I have SaaS, and cheap monthly plans definitely create problems: higher infrastructure costs to host them, and lots of support tickets (why people who pay less tend to have lots of questions?). However, they pay money so it’s sort of OK. I probably should think of allowing only 6 or 12 month payments for cheap plans and see how it goes.
Yes. My experience with desktop software https://www.perfecttableplan.com/ is also that customers who pay the least often make the most support requests.
I’ve had this, people happy to pay $19/mth, but only if I spend 30 hours to build a new feature for them.
And even after you build that feature they still need to “think more” and disappear
A mistake I’ve made perhaps twice… I learnt the hard way to ignore comments like “if you add this thing then I’ll buy your software and so will five of my buddies”
People liek this are often all talk.
I usually tell people they should base their purchasing decision on what the software does now.
If I think something is a good idea or if lots of people ask for it, I might implement it. But not just to get 1 or 2 sales.
FYI I just released v1.1.0 and this includes a Javascript transform type. So you can now write your own custom transforms in Javascript.
Currently I am not exposing any application objects to the Javascript engine. But you can use standard Javascript functions for maths, date etc. Javascript is one of my least favourite languages, but this new feature does add a lot of flexibility. It is also surprisingly fast (simple Javscript transform to multiply 2 columns took 0.03 seconds on a 100k row dataset).

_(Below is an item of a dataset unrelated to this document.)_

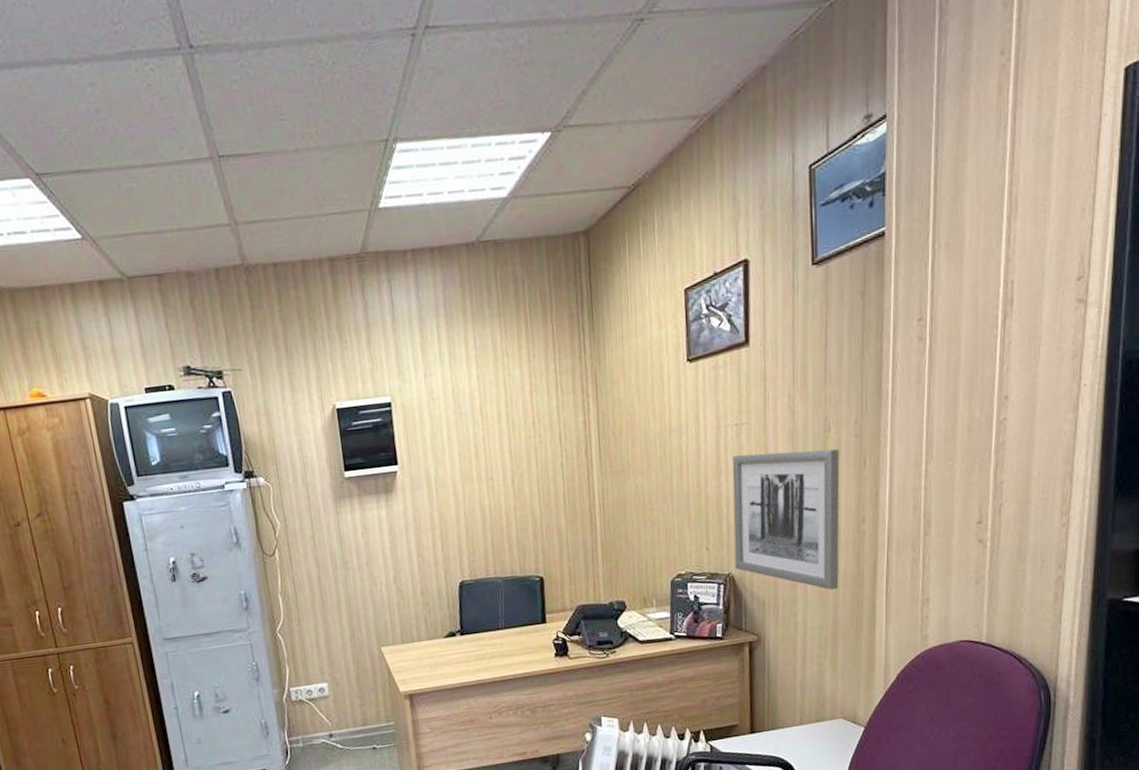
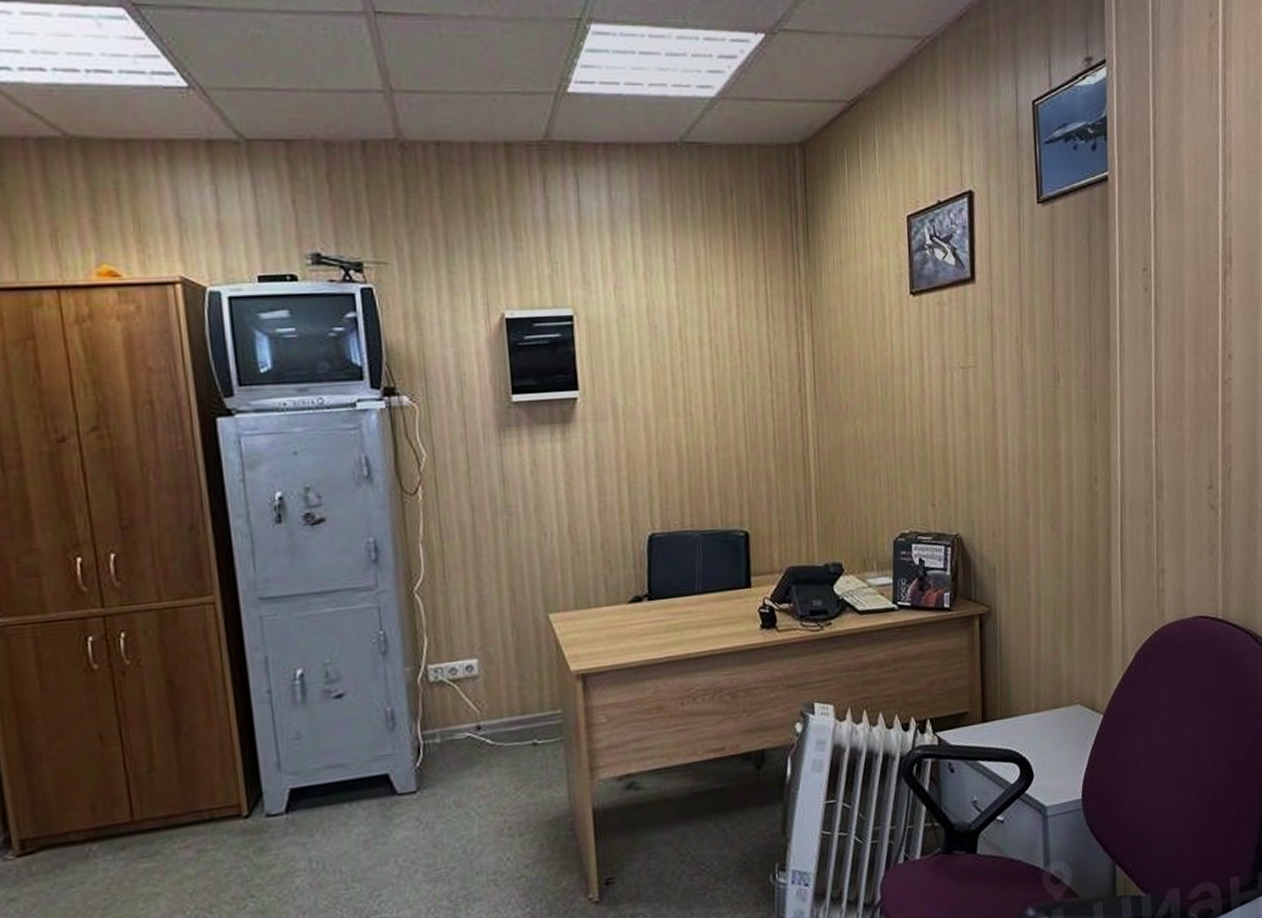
wall art: present [732,449,840,590] -> none [959,400,1073,557]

BTW I got quite a lot of resistance to a yearly sub. So I switched back to the trusted one-time fee (+paid major upgrades). I may try to reintroduce subscriptions further down the line.
It’s great to hear your experience @Andy
So I wonder whether there is any evidence that doing both is a bad practice? Starting the customer on a lower one time price and then encouraging a subscription for a subset of features; or somehow implementing something similar to the “free to play with in-app purchase” model which is popular in the games industry!?
Here is an idea, let customers buy the basic product at a one time fixed price or even free and give them a number of “credit points”. Then assign credit points to different “paid” functionalities and reduce customer’s credit points each time they use a paid function.
Just like how mobile network operators work, after a while you can show the more frequent users that they are just better off with a subscription that ends up cheaper for them.
Sounds complicated. And hard to enforce with desktop software, where you might not always have an Internet connection. I am trying hard to keep everything simple, both for my sake and for the customers’ sake. Also in line with the ‘Easy’ positioning.